WHAT NEEDS TO BE DONE
Verbatim copy, images removed: write out the entries below.

DATA LISTING
______________________________

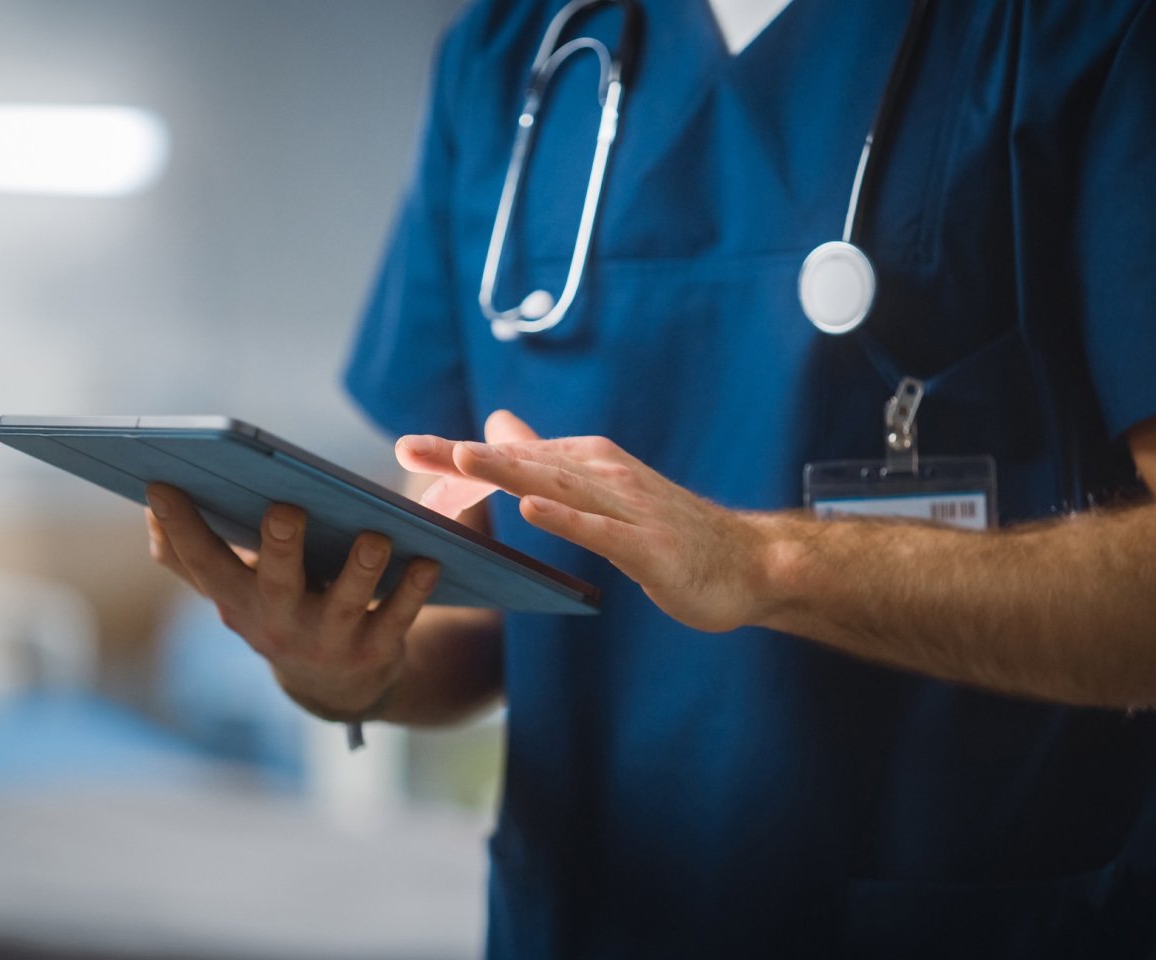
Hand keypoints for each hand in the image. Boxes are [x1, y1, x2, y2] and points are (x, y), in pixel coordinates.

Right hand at [145, 484, 439, 720]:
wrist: (335, 686)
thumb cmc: (279, 611)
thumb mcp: (232, 592)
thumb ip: (191, 555)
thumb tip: (150, 507)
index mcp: (239, 600)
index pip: (200, 564)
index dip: (180, 529)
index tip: (161, 485)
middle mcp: (279, 623)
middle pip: (275, 583)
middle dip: (279, 547)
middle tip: (284, 509)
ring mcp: (329, 640)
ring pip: (346, 603)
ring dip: (360, 568)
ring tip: (374, 536)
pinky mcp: (376, 651)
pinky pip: (398, 618)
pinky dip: (414, 590)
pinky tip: (428, 561)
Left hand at [398, 413, 769, 632]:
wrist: (748, 564)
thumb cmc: (670, 531)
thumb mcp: (601, 489)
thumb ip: (549, 459)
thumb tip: (500, 424)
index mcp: (589, 463)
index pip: (514, 457)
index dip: (459, 456)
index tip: (407, 449)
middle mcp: (605, 475)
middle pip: (524, 464)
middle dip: (465, 457)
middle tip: (411, 448)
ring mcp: (628, 509)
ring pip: (558, 486)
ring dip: (509, 471)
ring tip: (462, 460)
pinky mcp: (648, 546)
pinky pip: (601, 532)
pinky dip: (566, 518)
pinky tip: (532, 510)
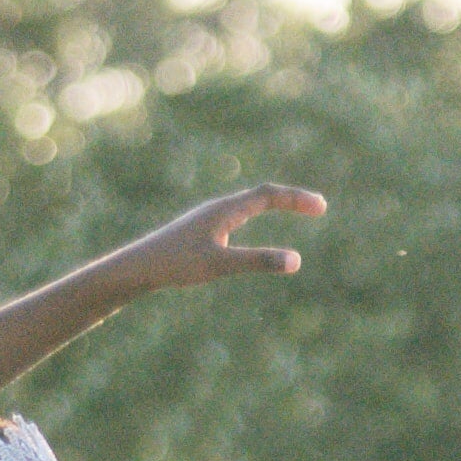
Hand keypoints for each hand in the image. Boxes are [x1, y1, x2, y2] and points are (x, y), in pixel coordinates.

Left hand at [111, 184, 325, 290]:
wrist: (138, 266)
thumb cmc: (176, 264)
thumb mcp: (221, 264)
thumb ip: (258, 261)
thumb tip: (296, 260)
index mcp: (226, 210)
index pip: (269, 195)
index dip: (297, 199)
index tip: (321, 207)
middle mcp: (219, 208)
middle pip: (262, 194)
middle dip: (291, 198)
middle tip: (318, 207)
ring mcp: (209, 217)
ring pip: (248, 202)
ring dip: (274, 201)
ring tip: (295, 207)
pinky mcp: (201, 229)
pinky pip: (236, 213)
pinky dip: (256, 212)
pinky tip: (249, 222)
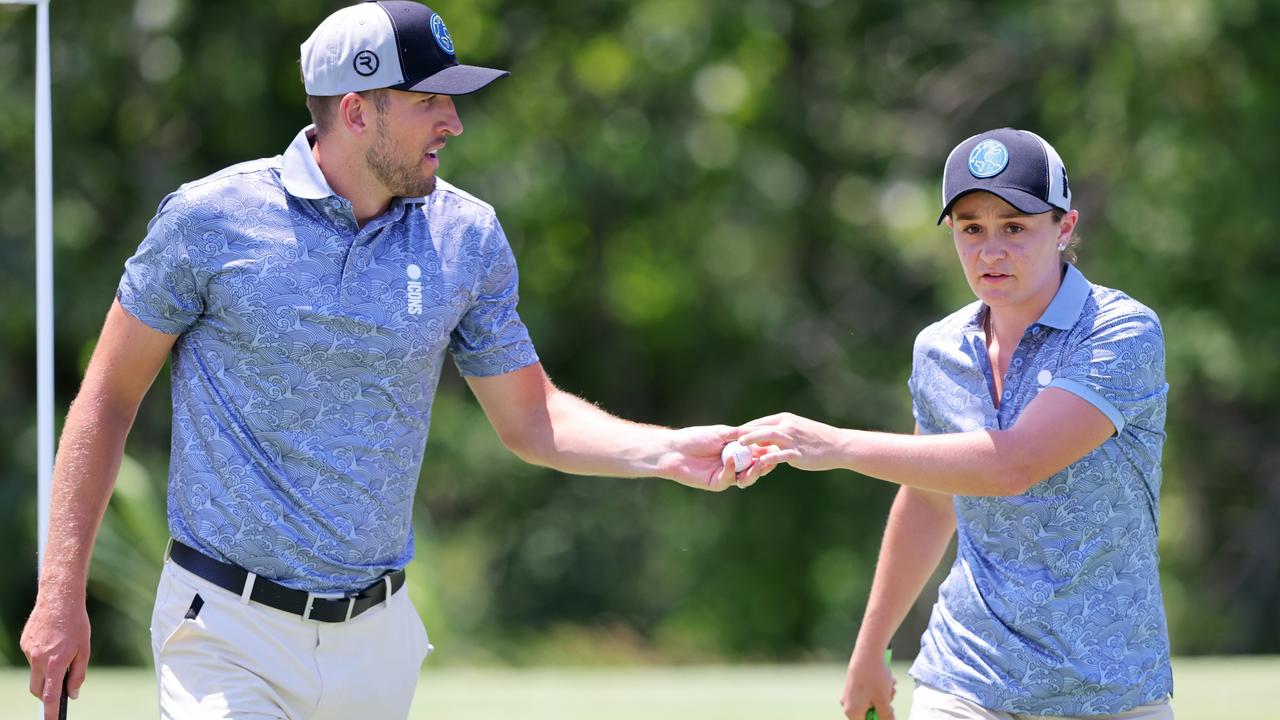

______________________________

EXERCISE RESULT
Hand keypoints for each hand in the image. Boxes are [x1, y1, x2, y2] and points are (x, y), in pixel coordinates.

Right hand at [145, 484, 439, 720]:
wrist: (335, 686)
thumb cmc: (279, 611)
thumb mcp: (232, 592)
thumb ip: (191, 555)
thumb tip: (150, 507)
index mcp: (239, 600)
index pip: (200, 564)
index dip: (180, 529)
index tip: (161, 485)
middle mcp: (279, 623)
middle pip: (275, 583)
middle dip: (279, 547)
middle tip: (284, 509)
ring mcp: (329, 640)
ring pip: (346, 603)
ring dip: (360, 568)
ring tip: (374, 536)
pinky mcp: (376, 651)
pinky pip: (398, 618)
pinky dip: (414, 590)
pinky tip: (428, 561)
Left hand at [398, 413, 769, 632]:
wrist: (748, 564)
thumb cmc: (670, 531)
thumb mcp: (601, 489)
thumb ip: (549, 459)
thumb tip: (500, 424)
index mcp: (589, 463)
index pip: (514, 457)
index dip: (459, 456)
index tip: (407, 449)
middle mcp: (605, 475)
middle pip: (524, 464)
middle dip: (465, 457)
middle tip: (411, 448)
ring mcp: (628, 509)
ring pip: (558, 486)
ring dip: (509, 471)
ring tip: (462, 460)
pinky mcp: (648, 546)
pinky pip: (601, 532)
pinky dip: (566, 518)
pinky tip: (532, 510)
Hand keypoints for each hand in the image. Boxes are [x1, y1, x2, y2] and points are (x, y), in pixel coordinates.

Left hand at [111, 184, 325, 290]:
wrist: (138, 266)
thumb cmc: (176, 264)
thumb mcp: (221, 264)
thumb ip: (258, 261)
thumb tip: (296, 260)
index mcp: (226, 210)
index pip: (269, 195)
index dip: (297, 199)
index tip: (321, 207)
middle mcp: (219, 208)
middle pip: (262, 194)
middle dip: (291, 198)
middle tip: (318, 207)
ring mcp: (209, 217)
ring pip: (248, 202)
ring dip: (274, 201)
ring tip: (295, 207)
pinky mcp: (201, 229)
pinky pip: (236, 213)
pinky dip: (256, 212)
pinky tip: (249, 222)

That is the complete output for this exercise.